The keyword is "Point of Sales". Also called POS. The packaging industry regularly comes up with new designs, shapes and colours for product packaging in order to convince the consumer of a product in the best possible way. Because this increases the purchasing power for the brand. The more appealing and unique the product appears on the outside, the more likely it is to convince the critical end customer. Unfortunately, this often conflicts with the sustainability of packaging. Because often the great packaging shapes and colours are also the ones that generate the most plastic waste.
In recent years, the way consumers think has changed. Many consumers now pay more attention to minimalist packaging rather than the appearance of a package. Packaging must protect the product. Nothing more.

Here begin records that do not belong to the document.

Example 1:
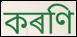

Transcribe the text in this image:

কৰণি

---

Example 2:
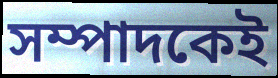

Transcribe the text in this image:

সম্পাদকেই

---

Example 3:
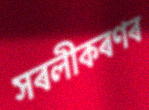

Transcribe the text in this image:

সৰলীকৰণৰ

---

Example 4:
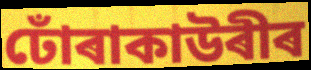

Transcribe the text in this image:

ঢোঁৰাকাউৰীৰ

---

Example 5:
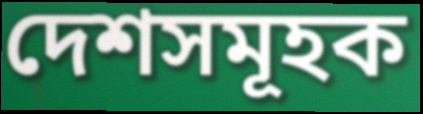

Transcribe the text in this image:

দেশসমূহক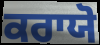
ਕਰਾਯੋ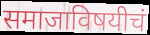
समाजाविषयीचं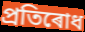
প্ৰতিৰোধ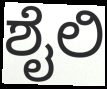
ಶೈಲಿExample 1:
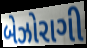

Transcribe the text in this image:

બેઝોરાગી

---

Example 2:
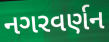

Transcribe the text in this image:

નગરવર્ણન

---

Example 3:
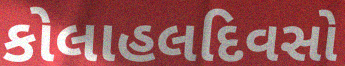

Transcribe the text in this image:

કોલાહલદિવસો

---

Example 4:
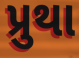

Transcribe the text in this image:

પ્રુથા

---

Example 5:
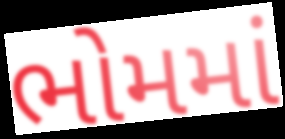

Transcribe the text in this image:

ભોમમાં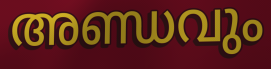
അണ്ഡവും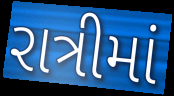
રાત્રીમાં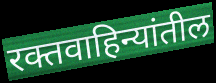
रक्तवाहिन्यांतीलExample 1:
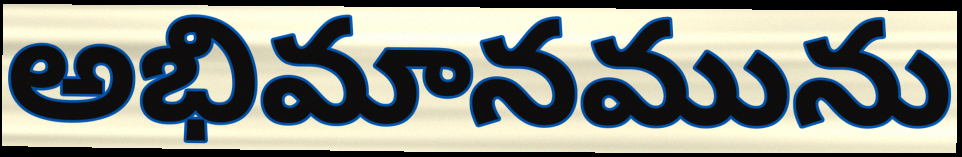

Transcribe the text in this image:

అభిమానమును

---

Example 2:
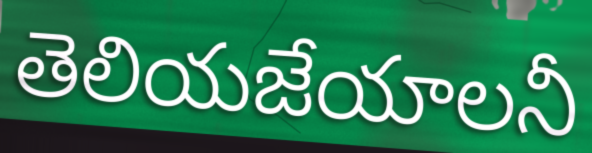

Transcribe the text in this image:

తెలియజేయాలనీ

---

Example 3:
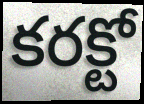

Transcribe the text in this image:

Supermarkets across Europe have clearly already made their statements on more sustainability in 2019. For example, almost all large supermarkets and discounters are now avoiding packaging for fruits and vegetables that do not have to be protected against damage by packaging.

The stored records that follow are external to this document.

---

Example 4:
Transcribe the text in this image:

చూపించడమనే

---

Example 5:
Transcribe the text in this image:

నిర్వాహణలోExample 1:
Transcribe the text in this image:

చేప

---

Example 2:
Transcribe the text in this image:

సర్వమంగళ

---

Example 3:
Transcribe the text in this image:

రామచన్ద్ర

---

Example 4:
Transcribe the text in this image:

Aldi and other discounters are even going so far as to reduce their use of plastic for fresh produce by 30% by 2025. This is to be achieved primarily through the use of compostable materials.

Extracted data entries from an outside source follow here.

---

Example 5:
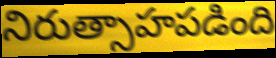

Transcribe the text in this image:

నిరుత్సాహపడిందిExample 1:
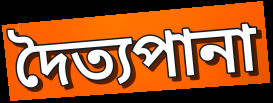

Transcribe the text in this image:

দৈত্যপানা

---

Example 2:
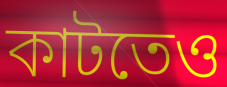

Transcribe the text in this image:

কাটতেও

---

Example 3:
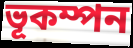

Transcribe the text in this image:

ভূকম্পন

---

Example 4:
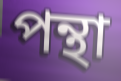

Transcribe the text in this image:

পন্থা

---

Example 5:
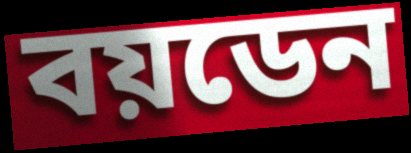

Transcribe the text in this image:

বয়ডেনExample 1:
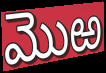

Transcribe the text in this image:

మొఱ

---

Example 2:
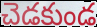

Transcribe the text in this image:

చెడకుండ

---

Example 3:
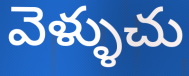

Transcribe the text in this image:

వెళ్ళుచు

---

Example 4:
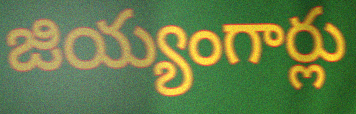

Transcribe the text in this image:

జియ్యంగార్లు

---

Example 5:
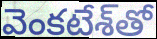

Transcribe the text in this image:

వెంకటేశ్‌తో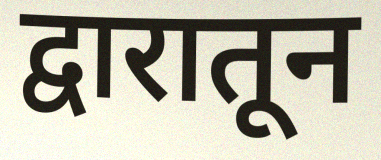
द्वारातून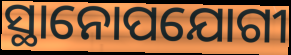
ସ୍ଥାନୋପଯୋଗୀ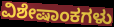
ವಿಶೇಷಾಂಕಗಳು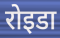
रोइडा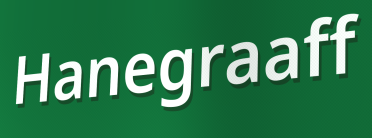
Hanegraaff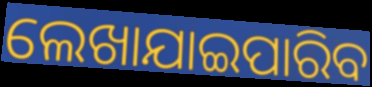
ଲେଖାଯାଇପାରିବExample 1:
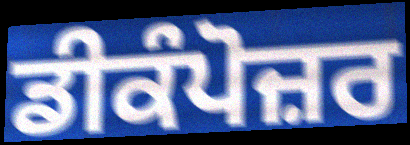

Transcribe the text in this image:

ਡੀਕੰਪੋਜ਼ਰ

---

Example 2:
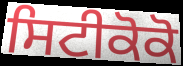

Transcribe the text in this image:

ਸਿਟੀਕੋਕੋ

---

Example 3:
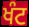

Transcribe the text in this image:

ਖੰਟ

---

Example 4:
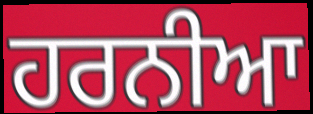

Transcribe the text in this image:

ਹਰਨੀਆ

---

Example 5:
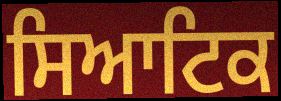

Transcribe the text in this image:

The promises of supermarkets and discounters can only be realized, if the packaging industry keeps up and develops new materials faster than planned. For example, bioresorbable plastics. Here, the big challenge is to find materials that protect the product to the same extent in terms of durability and damage as conventional packaging. It is also important to consider not only bioresorbable or compostable packaging but also the label on the packaging. Both are in direct contact and are not disposed of separately. Therefore, the compostable packaging is only as good as its compostable label. For both packaging materials and labels, there are now initial approaches that are heading in the right direction and at least make industrial compostability possible. Pulp is used, for example on a wood or rice paper basis, which is processed into packaging and label materials in various stages.The show stopper however could be the price, because these new types of packaging and label technologies make products more expensive. Compostable packaging and labels are often 3-4 times more expensive than conventional materials.